Work request — Everything in the entries below should be restated exactly, except for the pictures.
### Record excerpts
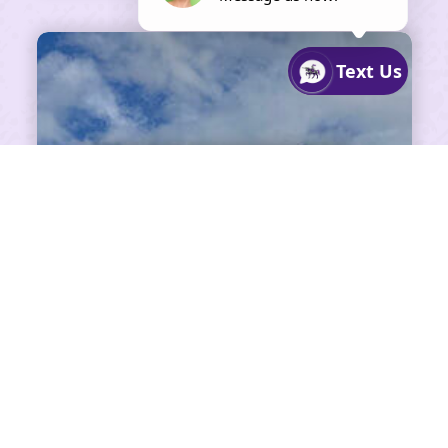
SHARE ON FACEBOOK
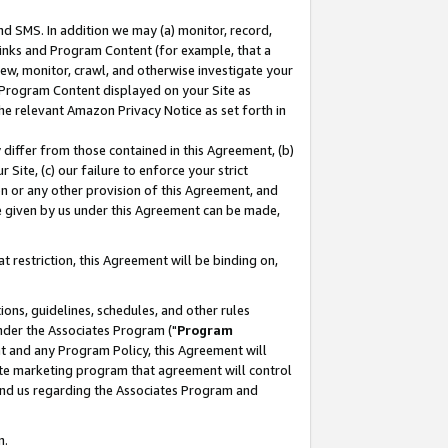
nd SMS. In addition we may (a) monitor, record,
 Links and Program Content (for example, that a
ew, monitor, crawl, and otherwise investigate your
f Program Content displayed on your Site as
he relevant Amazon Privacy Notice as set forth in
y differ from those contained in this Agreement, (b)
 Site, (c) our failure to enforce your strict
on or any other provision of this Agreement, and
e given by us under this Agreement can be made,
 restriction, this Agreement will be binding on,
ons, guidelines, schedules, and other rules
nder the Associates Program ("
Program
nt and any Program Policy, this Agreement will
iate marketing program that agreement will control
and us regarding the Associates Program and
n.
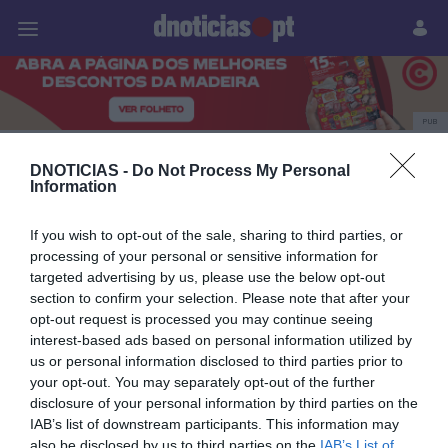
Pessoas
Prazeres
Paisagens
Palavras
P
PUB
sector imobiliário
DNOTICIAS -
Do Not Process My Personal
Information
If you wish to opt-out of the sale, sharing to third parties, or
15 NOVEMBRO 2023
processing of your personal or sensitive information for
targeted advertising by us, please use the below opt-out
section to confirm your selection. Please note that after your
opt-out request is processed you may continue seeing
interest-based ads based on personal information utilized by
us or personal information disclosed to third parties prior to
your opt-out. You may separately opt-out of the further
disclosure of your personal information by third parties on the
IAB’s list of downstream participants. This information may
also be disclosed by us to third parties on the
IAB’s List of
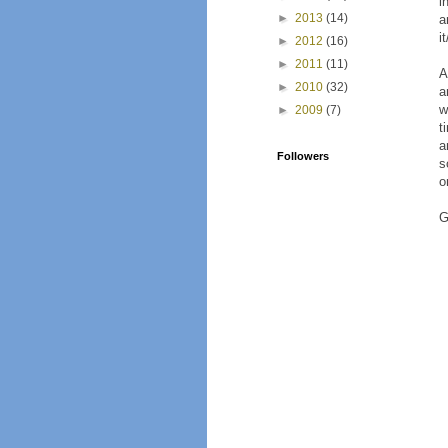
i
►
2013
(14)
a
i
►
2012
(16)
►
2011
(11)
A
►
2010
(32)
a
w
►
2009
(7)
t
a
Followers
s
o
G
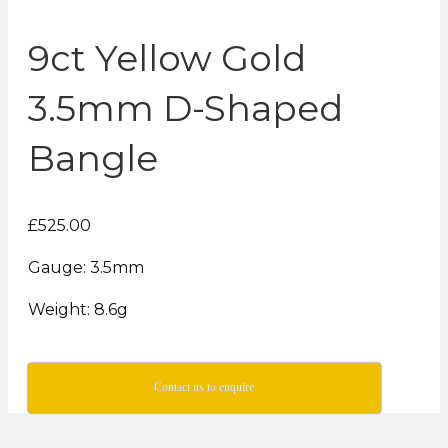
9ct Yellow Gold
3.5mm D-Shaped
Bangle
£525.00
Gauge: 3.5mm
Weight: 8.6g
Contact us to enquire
######
Solved exercise —
SHARE ON FACEBOOK
nd SMS. In addition we may (a) monitor, record,
 Links and Program Content (for example, that a
ew, monitor, crawl, and otherwise investigate your
f Program Content displayed on your Site as
he relevant Amazon Privacy Notice as set forth in
y differ from those contained in this Agreement, (b)
 Site, (c) our failure to enforce your strict
on or any other provision of this Agreement, and
e given by us under this Agreement can be made,
 restriction, this Agreement will be binding on,
ons, guidelines, schedules, and other rules
nder the Associates Program ("
Program
nt and any Program Policy, this Agreement will
iate marketing program that agreement will control
and us regarding the Associates Program and
n.
Pessoas
Prazeres
Paisagens
Palavras
P
PUB
sector imobiliário
DNOTICIAS -
Do Not Process My Personal
Information
If you wish to opt-out of the sale, sharing to third parties, or
15 NOVEMBRO 2023
processing of your personal or sensitive information for
targeted advertising by us, please use the below opt-out
section to confirm your selection. Please note that after your
opt-out request is processed you may continue seeing
interest-based ads based on personal information utilized by
us or personal information disclosed to third parties prior to
your opt-out. You may separately opt-out of the further
disclosure of your personal information by third parties on the
IAB’s list of downstream participants. This information may
also be disclosed by us to third parties on the
IAB’s List of
i
►
2013
(14)
a
i
►
2012
(16)
►
2011
(11)
A
►
2010
(32)
a
w
►
2009
(7)
t
a
Followers
s
o
G
9ct Yellow Gold
3.5mm D-Shaped
Bangle
£525.00
Gauge: 3.5mm
Weight: 8.6g
Contact us to enquire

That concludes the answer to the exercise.